Nanospectroscopy in ultra-high vacuum: the photon-SPM project

Characterization of the oxide surfaces

Average techniques such as electron spectroscopy (i.e. XPS, UPS or AES) can be applied at the first stage to characterize the surface stoichiometry and chemical modification of several materials. These data may stand however in contrast to the local nature of specific cations or anions sites, whose intrinsic properties are strongly influenced by the local morphological and chemical environment. To account for the close correlation between these properties and the local surface morphology, a spatially resolved topographic and optical technique is highly desired.

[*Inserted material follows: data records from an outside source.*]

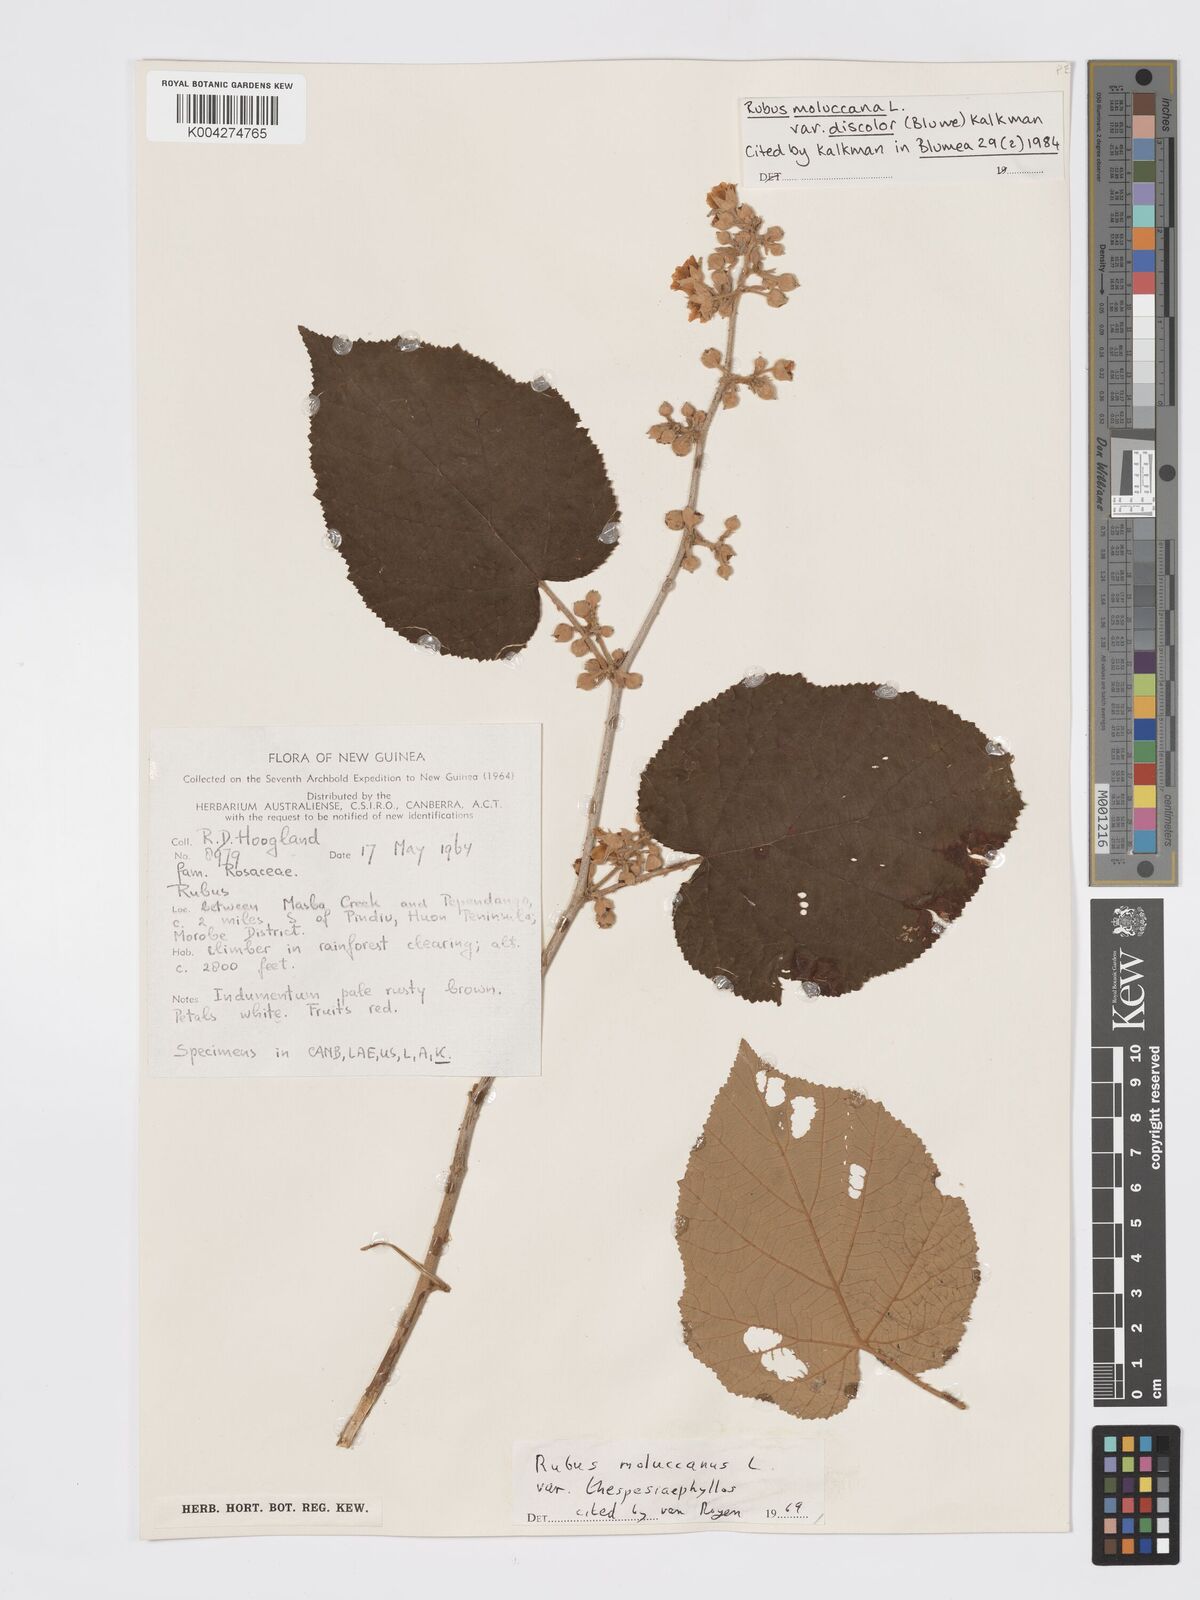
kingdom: Plantae
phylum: Tracheophyta
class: Magnoliopsida
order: Rosales
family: Rosaceae
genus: Rubus
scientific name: Rubus moluccanus
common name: Wild raspberry
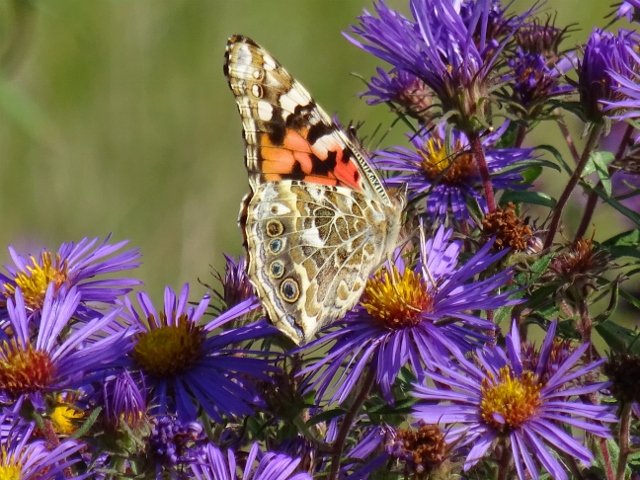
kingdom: Animalia
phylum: Arthropoda
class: Insecta
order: Lepidoptera
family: Nymphalidae
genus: Vanessa
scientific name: Vanessa cardui
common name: Painted Lady
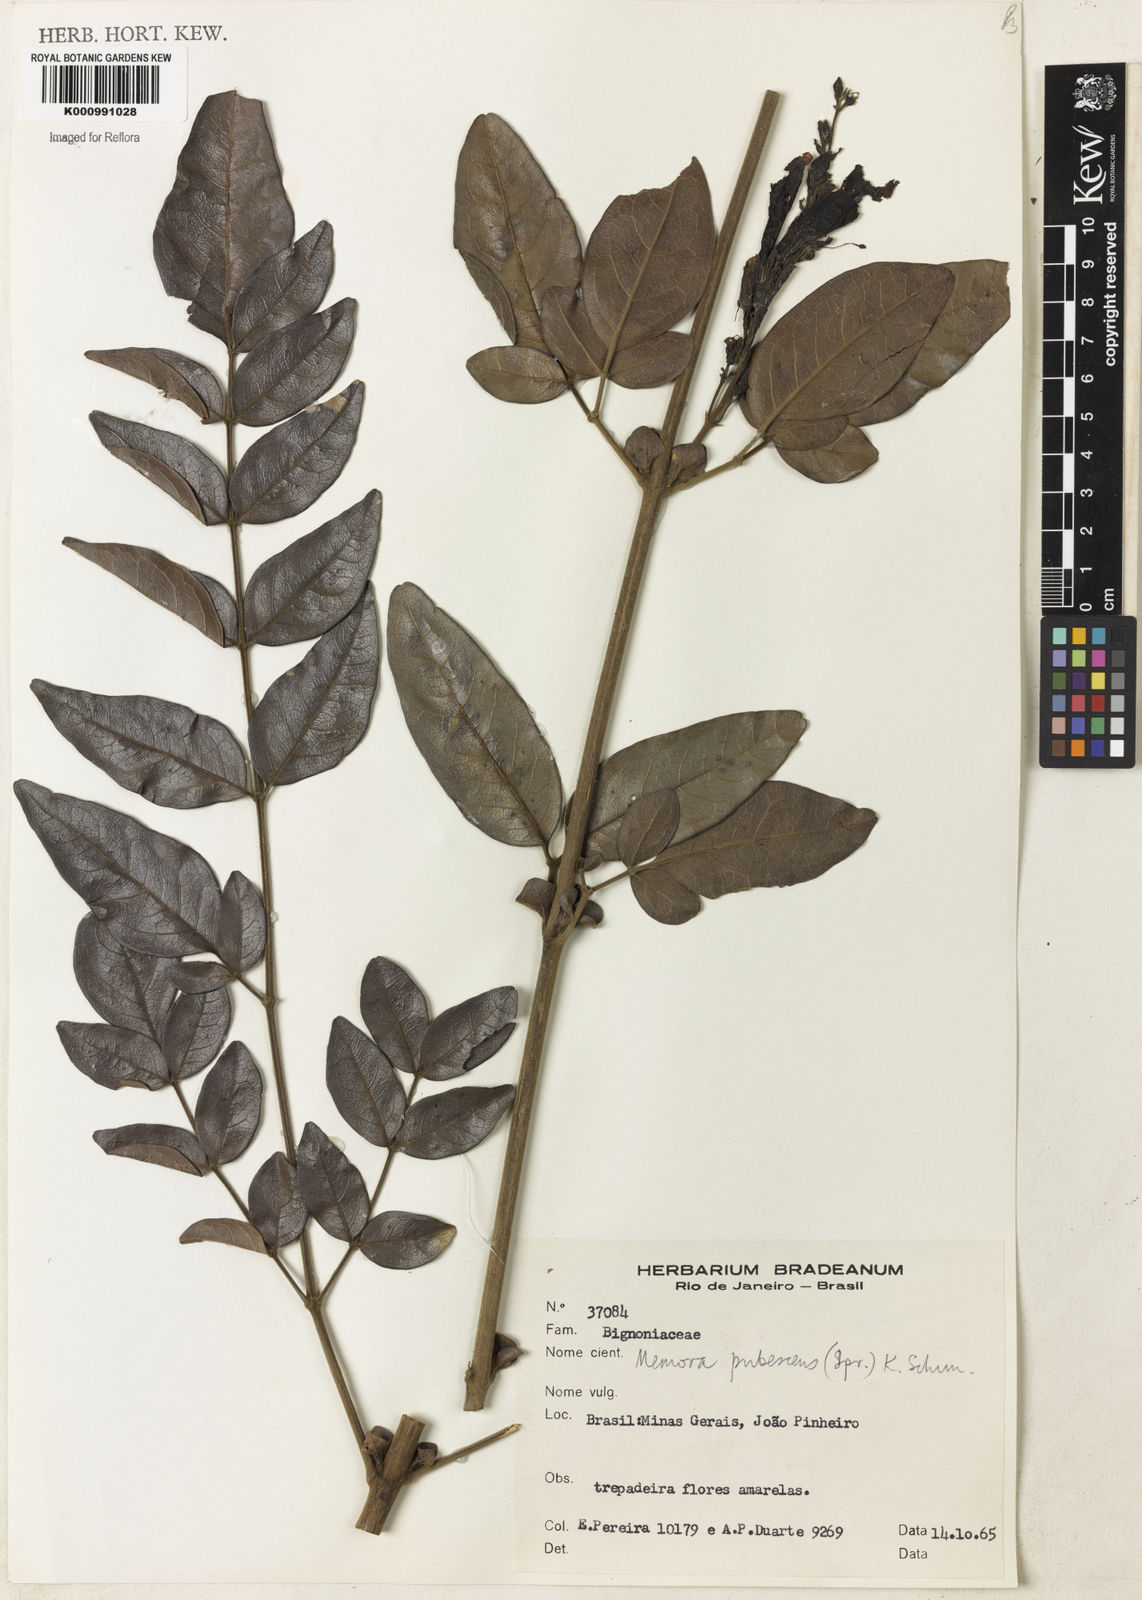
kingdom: Plantae
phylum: Tracheophyta
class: Magnoliopsida
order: Lamiales
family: Bignoniaceae
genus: Adenocalymma
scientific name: Adenocalymma pubescens
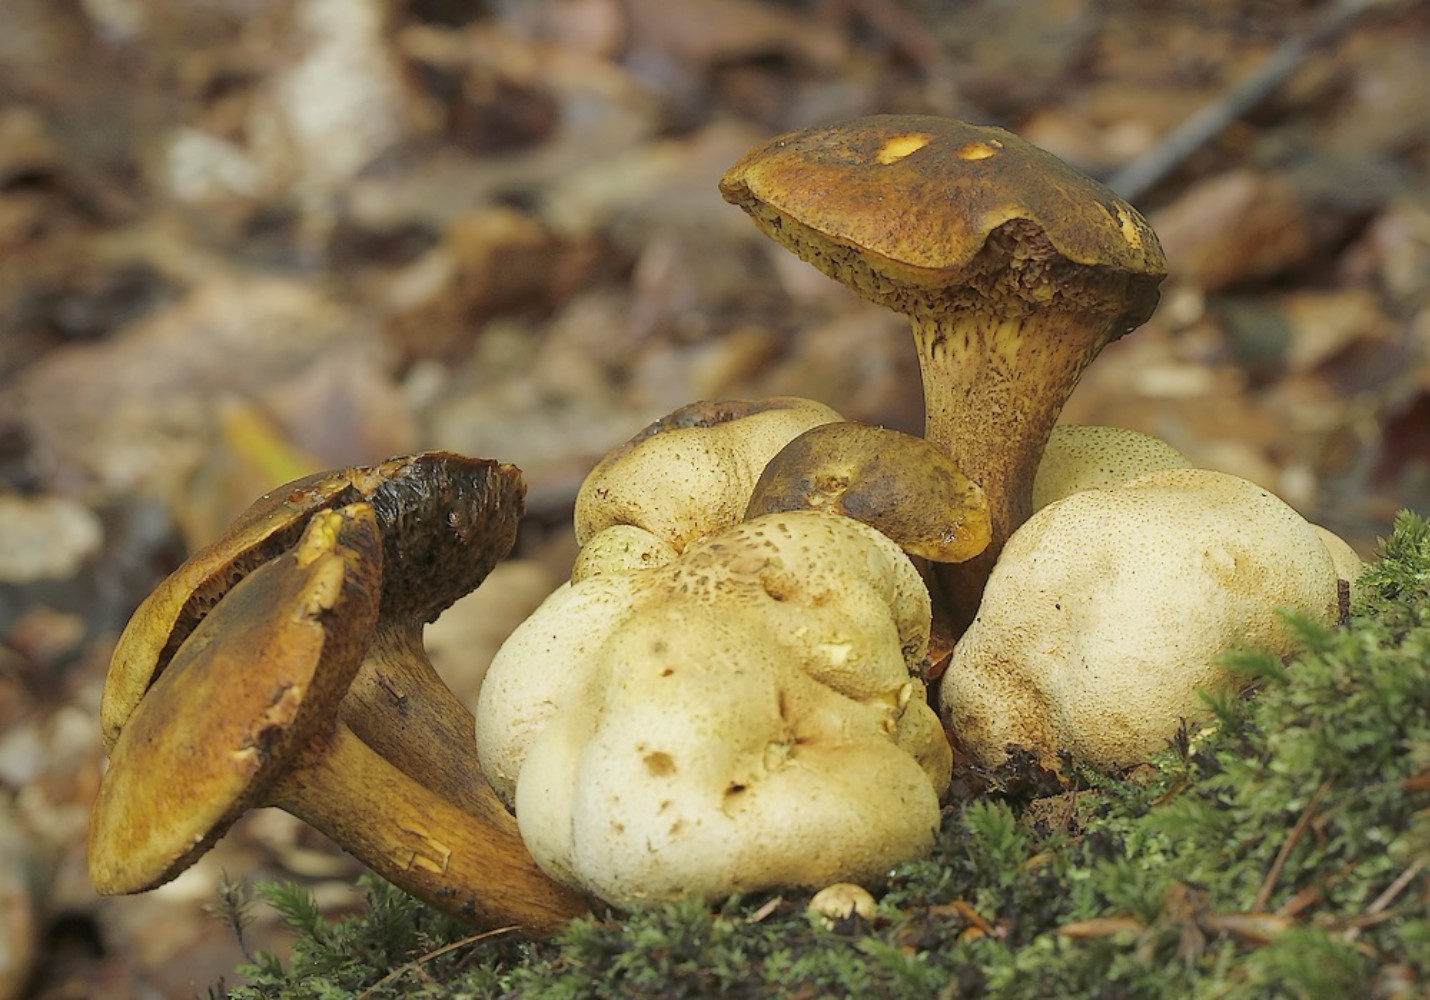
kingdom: Fungi
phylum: Basidiomycota
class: Agaricomycetes
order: Boletales
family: Boletaceae
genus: Pseudoboletus
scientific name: Pseudoboletus parasiticus
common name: snyltende rørhat
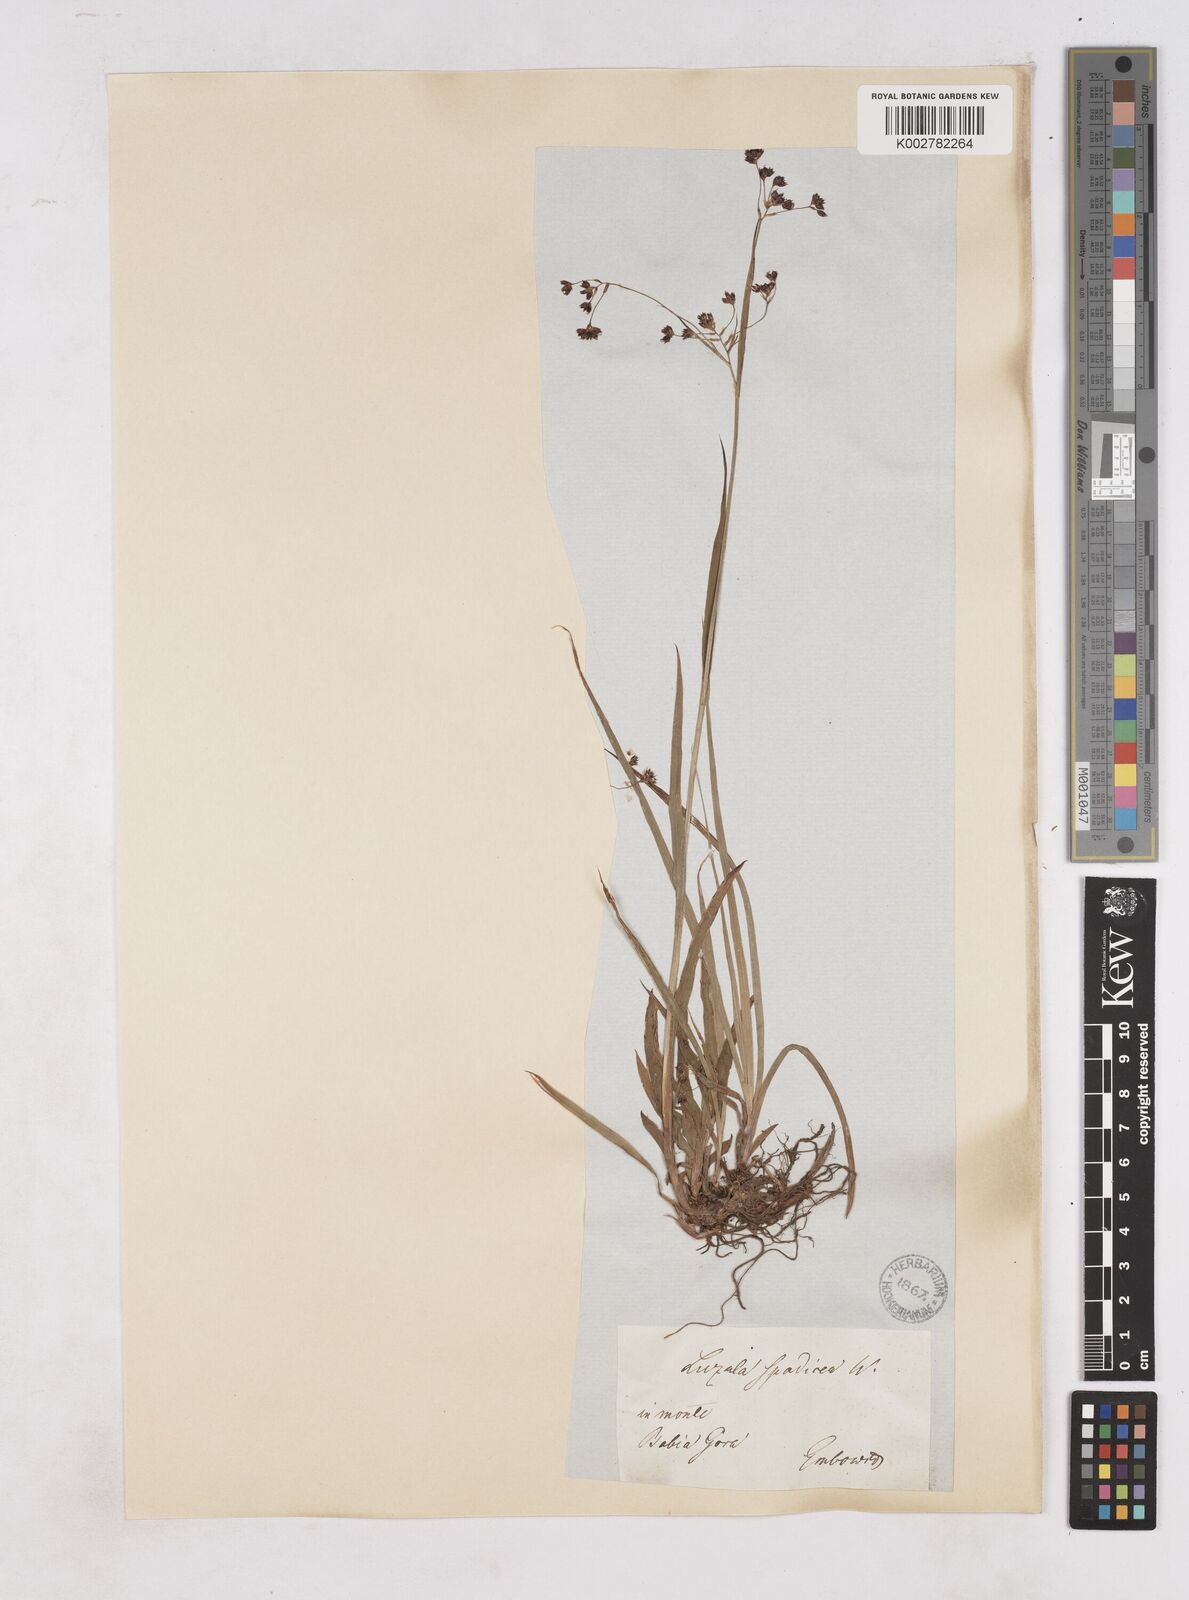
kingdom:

Local Microscopy and Spectroscopy by SPM

The experimental approach envisaged on this project combines low temperature-cooled photon-scanning probe microscope (SPM) for local microscopy and spectroscopy. For this purpose, a single tube scanner-type SPM head is placed such as a spherical lens system outside the vacuum chamber channels the light towards an optical fiber. The optical fiber guides the light to a liquid-nitrogen cooled CCD detector coupled with a grating spectrograph. The CCD detector, characterized by an extremely high sensitivity and a small dark signal, allows the accumulation of photons and therefore the detection and spectral analysis of photon yields as small as 100 photons per second. Whereas topographic STM imaging might help identifying the spatial distribution of the species on the surface, the optical mode provides information on their electronic structure with high sensitivity. In addition, photon can be also guided inside to the tip-sample surface junction in order to investigate light matter interaction for spectroscopy (TERS, tip-enhanced Raman) or to investigate how photons can drive chemical reactions locally, photo-chemical processes.